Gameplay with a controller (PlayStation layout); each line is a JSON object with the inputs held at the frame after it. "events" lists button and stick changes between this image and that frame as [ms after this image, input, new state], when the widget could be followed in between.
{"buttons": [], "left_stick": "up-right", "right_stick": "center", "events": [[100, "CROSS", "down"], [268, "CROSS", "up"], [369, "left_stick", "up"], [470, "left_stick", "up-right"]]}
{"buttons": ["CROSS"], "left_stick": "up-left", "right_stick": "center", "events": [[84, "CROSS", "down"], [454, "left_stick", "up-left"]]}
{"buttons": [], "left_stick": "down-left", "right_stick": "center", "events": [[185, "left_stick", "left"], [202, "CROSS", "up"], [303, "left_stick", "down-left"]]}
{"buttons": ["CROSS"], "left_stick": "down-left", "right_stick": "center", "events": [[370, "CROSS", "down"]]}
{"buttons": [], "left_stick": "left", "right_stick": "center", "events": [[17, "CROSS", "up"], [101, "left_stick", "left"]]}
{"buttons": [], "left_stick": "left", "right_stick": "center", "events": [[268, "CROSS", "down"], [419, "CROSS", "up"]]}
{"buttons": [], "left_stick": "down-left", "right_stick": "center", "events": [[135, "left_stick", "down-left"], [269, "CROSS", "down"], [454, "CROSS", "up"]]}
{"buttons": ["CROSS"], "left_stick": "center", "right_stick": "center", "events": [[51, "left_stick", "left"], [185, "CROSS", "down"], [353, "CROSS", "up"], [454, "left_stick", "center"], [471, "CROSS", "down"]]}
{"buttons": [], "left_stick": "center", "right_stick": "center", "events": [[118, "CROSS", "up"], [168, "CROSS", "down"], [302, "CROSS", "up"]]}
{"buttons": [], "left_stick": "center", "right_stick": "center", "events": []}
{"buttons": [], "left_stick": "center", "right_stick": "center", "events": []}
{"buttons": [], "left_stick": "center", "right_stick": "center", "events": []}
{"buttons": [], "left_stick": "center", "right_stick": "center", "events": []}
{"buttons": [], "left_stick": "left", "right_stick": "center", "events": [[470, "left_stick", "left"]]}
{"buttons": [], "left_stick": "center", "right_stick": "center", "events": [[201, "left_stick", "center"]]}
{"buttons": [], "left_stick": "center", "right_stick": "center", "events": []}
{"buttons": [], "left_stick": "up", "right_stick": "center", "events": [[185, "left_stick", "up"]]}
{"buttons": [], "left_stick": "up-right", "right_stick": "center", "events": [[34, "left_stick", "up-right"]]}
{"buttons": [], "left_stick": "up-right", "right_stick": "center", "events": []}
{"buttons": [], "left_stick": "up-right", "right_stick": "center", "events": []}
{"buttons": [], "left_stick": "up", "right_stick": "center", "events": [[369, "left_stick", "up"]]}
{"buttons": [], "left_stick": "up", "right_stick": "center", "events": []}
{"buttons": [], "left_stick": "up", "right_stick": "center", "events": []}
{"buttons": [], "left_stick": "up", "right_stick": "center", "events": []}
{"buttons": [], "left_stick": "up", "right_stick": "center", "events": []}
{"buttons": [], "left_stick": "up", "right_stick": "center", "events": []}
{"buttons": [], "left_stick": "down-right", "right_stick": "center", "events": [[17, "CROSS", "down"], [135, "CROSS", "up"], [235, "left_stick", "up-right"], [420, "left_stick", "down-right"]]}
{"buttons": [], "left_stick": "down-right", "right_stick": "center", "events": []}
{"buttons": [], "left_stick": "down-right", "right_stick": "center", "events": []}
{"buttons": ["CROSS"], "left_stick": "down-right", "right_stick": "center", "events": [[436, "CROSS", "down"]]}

============

> [Directions for this task]
In full and without error, repeat the material above.

> [Your solution]
Gameplay with a controller (PlayStation layout); each line is a JSON object with the inputs held at the frame after it. "events" lists button and stick changes between this image and that frame as [ms after this image, input, new state], when the widget could be followed in between.
{"buttons": [], "left_stick": "up-right", "right_stick": "center", "events": [[100, "CROSS", "down"], [268, "CROSS", "up"], [369, "left_stick", "up"], [470, "left_stick", "up-right"]]}
{"buttons": ["CROSS"], "left_stick": "up-left", "right_stick": "center", "events": [[84, "CROSS", "down"], [454, "left_stick", "up-left"]]}
{"buttons": [], "left_stick": "down-left", "right_stick": "center", "events": [[185, "left_stick", "left"], [202, "CROSS", "up"], [303, "left_stick", "down-left"]]}
{"buttons": ["CROSS"], "left_stick": "down-left", "right_stick": "center", "events": [[370, "CROSS", "down"]]}
{"buttons": [], "left_stick": "left", "right_stick": "center", "events": [[17, "CROSS", "up"], [101, "left_stick", "left"]]}
{"buttons": [], "left_stick": "left", "right_stick": "center", "events": [[268, "CROSS", "down"], [419, "CROSS", "up"]]}
{"buttons": [], "left_stick": "down-left", "right_stick": "center", "events": [[135, "left_stick", "down-left"], [269, "CROSS", "down"], [454, "CROSS", "up"]]}
{"buttons": ["CROSS"], "left_stick": "center", "right_stick": "center", "events": [[51, "left_stick", "left"], [185, "CROSS", "down"], [353, "CROSS", "up"], [454, "left_stick", "center"], [471, "CROSS", "down"]]}
{"buttons": [], "left_stick": "center", "right_stick": "center", "events": [[118, "CROSS", "up"], [168, "CROSS", "down"], [302, "CROSS", "up"]]}
{"buttons": [], "left_stick": "center", "right_stick": "center", "events": []}
{"buttons": [], "left_stick": "center", "right_stick": "center", "events": []}
{"buttons": [], "left_stick": "center", "right_stick": "center", "events": []}
{"buttons": [], "left_stick": "center", "right_stick": "center", "events": []}
{"buttons": [], "left_stick": "left", "right_stick": "center", "events": [[470, "left_stick", "left"]]}
{"buttons": [], "left_stick": "center", "right_stick": "center", "events": [[201, "left_stick", "center"]]}
{"buttons": [], "left_stick": "center", "right_stick": "center", "events": []}
{"buttons": [], "left_stick": "up", "right_stick": "center", "events": [[185, "left_stick", "up"]]}
{"buttons": [], "left_stick": "up-right", "right_stick": "center", "events": [[34, "left_stick", "up-right"]]}
{"buttons": [], "left_stick": "up-right", "right_stick": "center", "events": []}
{"buttons": [], "left_stick": "up-right", "right_stick": "center", "events": []}
{"buttons": [], "left_stick": "up", "right_stick": "center", "events": [[369, "left_stick", "up"]]}
{"buttons": [], "left_stick": "up", "right_stick": "center", "events": []}
{"buttons": [], "left_stick": "up", "right_stick": "center", "events": []}
{"buttons": [], "left_stick": "up", "right_stick": "center", "events": []}
{"buttons": [], "left_stick": "up", "right_stick": "center", "events": []}
{"buttons": [], "left_stick": "up", "right_stick": "center", "events": []}
{"buttons": [], "left_stick": "down-right", "right_stick": "center", "events": [[17, "CROSS", "down"], [135, "CROSS", "up"], [235, "left_stick", "up-right"], [420, "left_stick", "down-right"]]}
{"buttons": [], "left_stick": "down-right", "right_stick": "center", "events": []}
{"buttons": [], "left_stick": "down-right", "right_stick": "center", "events": []}
{"buttons": ["CROSS"], "left_stick": "down-right", "right_stick": "center", "events": [[436, "CROSS", "down"]]}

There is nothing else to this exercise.